Buena parte del pulso sobre el proceso electoral tiene que ver con lo complejo del sistema estadounidense, que es indirecto, y lo vulnerable que hace a los demócratas. Pese a perder por siete millones de votos y 4,5 puntos porcentuales, una diferencia de 43.000 sufragios repartidos entre Arizona, Georgia y Wisconsin podrían haber dado la presidencia al republicano y ese margen ajustado, que se veía venir, es lo que envalentonó su cruzada.
Tirano con las masas
Esa cruzada, judicial y política, se estrelló contra los tribunales y contra un puñado de funcionarios y cargos electos, muchos de ellos republicanos, que sencillamente se negaron a participar en la escaramuza. Fue un abogado republicano llamado Aaron Van Langevelde, miembro del Consejo Electoral de Michigan, quien se plantó ante las presiones y emitió el voto decisivo que certificó los resultados en ese territorio bisagra.

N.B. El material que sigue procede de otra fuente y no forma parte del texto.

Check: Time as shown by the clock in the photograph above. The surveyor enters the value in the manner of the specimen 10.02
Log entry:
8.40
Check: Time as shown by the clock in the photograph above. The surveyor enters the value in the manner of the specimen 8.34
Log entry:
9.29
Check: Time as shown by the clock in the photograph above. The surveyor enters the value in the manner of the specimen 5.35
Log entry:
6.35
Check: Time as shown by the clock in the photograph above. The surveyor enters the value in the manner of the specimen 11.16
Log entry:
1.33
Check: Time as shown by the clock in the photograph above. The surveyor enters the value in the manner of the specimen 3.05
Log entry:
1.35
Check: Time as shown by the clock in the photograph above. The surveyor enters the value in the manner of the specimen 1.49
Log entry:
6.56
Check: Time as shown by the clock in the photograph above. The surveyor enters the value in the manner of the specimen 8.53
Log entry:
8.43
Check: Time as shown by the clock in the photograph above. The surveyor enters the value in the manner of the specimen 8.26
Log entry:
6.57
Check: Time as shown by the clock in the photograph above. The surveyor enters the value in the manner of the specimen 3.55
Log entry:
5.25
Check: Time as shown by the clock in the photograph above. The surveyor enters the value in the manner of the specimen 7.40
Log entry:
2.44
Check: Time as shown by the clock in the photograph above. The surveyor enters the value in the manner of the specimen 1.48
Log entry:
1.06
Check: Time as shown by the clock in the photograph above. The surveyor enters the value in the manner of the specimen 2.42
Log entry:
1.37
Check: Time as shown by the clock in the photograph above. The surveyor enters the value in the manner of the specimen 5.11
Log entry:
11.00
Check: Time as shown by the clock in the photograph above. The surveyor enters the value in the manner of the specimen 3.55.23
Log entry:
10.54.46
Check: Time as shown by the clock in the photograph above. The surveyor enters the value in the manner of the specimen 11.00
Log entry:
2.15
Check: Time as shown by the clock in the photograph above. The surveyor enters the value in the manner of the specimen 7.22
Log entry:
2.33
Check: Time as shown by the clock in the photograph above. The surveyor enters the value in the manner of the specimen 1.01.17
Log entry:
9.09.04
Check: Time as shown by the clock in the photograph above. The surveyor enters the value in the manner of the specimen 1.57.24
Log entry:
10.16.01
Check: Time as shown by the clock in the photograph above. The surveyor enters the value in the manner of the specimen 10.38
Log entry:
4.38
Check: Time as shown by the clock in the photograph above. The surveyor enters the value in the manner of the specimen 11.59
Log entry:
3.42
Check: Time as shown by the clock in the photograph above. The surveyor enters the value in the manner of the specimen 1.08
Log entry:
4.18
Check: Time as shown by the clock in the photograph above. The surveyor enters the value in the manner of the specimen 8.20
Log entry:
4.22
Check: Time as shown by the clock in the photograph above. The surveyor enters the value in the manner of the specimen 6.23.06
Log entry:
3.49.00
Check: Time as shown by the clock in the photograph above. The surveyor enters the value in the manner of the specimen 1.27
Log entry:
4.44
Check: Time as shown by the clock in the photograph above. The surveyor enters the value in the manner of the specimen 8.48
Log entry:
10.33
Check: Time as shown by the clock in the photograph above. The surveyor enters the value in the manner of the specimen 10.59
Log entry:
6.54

En Georgia, otra plaza fundamental en la victoria demócrata, fue el secretario de Estado, Brad Raffensperger, quien no cedió a la presión directa del presidente para encontrar esos “11.780 votos” que le faltaban para ganar.
Este jueves, en el primer aniversario de aquel día aciago, Biden pronunciará un discurso en el que atribuirá a Trump la “responsabilidad única por el caos y la carnicería”, según avanzó la portavoz de la Casa Blanca, Jen Psaki.
El exmagnate barrunta sobre su futuro en Florida y se afana en seguir en el foco. Tenía prevista una rueda de prensa hoy que decidió cancelar en el último momento. Sí mantiene convocado un mitin en Arizona este mes donde promete novedades. El 78% de los republicanos quiere que Trump se presente en 2024, según una encuesta de Quinnipiac University, referente en estos sondeos.
El culto a Trump resiste un año después. El historiador británico James Bryce emprendió a mediados de 1880 un largo viaje para estudiar EE UU y escribió The American Commonwealth, donde advirtió del peligro de que la democracia estadounidense cayese víctima de “un tirano”, pero no “un tirano contra las masas”, matizó, “sino un tirano con las masas”.